(Beginning of Collected data)

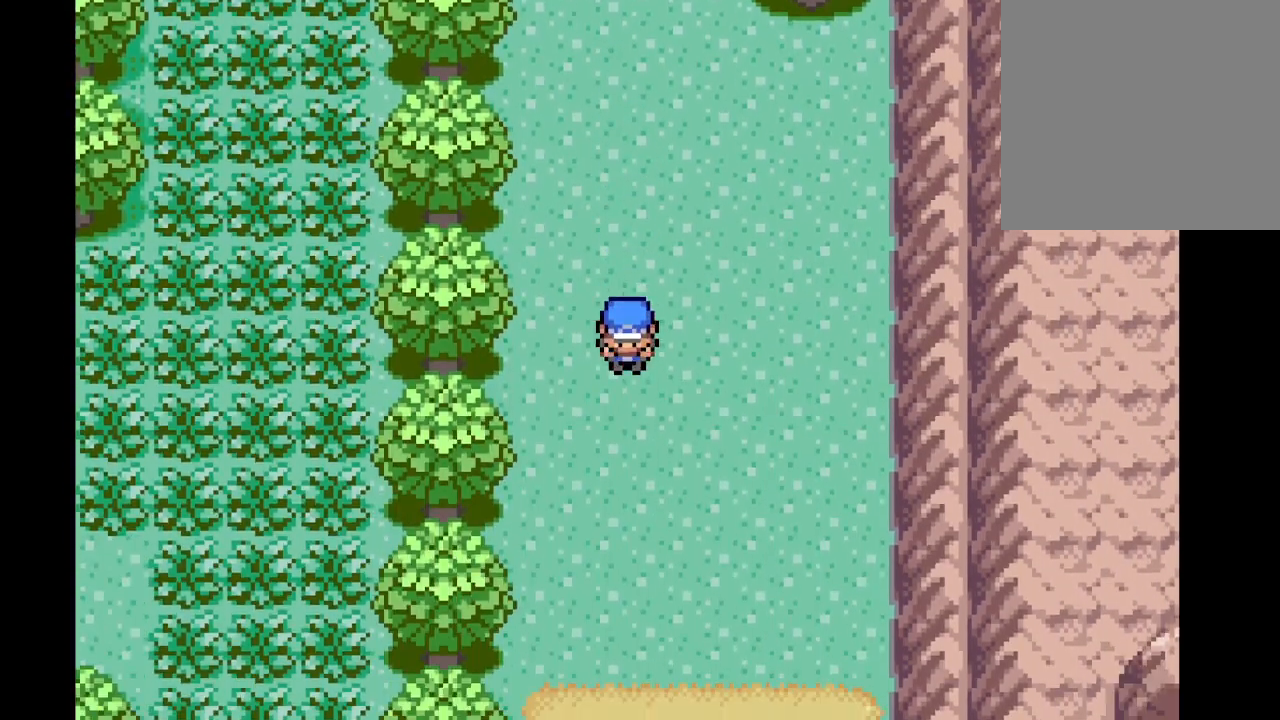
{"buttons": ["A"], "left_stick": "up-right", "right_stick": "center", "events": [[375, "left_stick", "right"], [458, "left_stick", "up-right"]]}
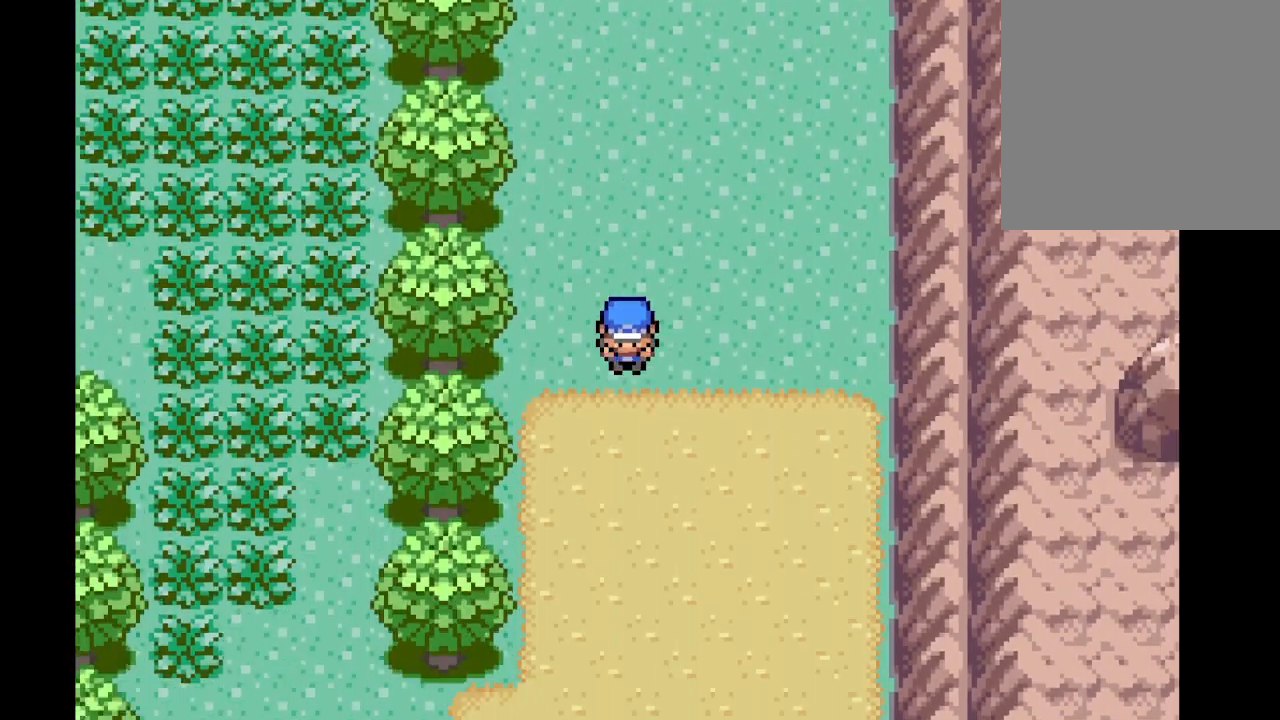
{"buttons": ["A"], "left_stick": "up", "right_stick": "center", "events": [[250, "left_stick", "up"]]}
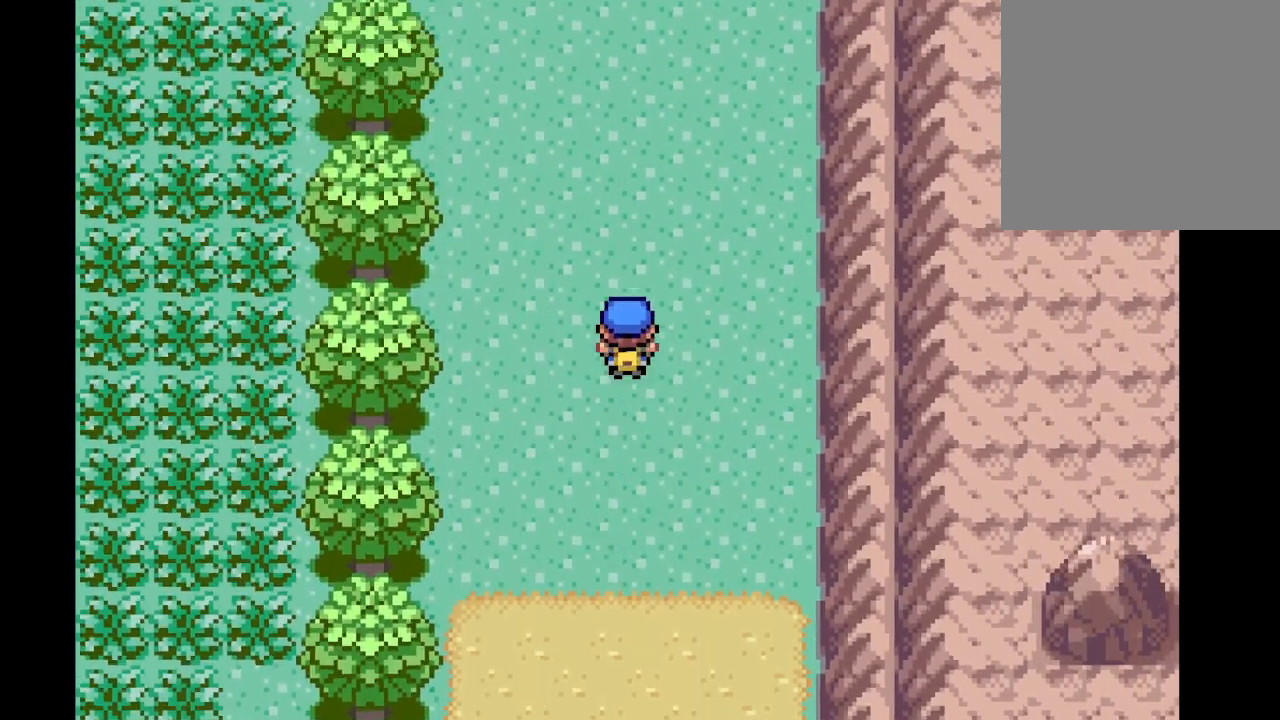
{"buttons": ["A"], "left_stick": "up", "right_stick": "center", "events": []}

(End of Collected data)

What you are asked to do: Make an exact copy of all the material, but keep the pictures out of it.

Exercise solution:
{"buttons": ["A"], "left_stick": "up-right", "right_stick": "center", "events": [[375, "left_stick", "right"], [458, "left_stick", "up-right"]]}
{"buttons": ["A"], "left_stick": "up", "right_stick": "center", "events": [[250, "left_stick", "up"]]}
{"buttons": ["A"], "left_stick": "up", "right_stick": "center", "events": []}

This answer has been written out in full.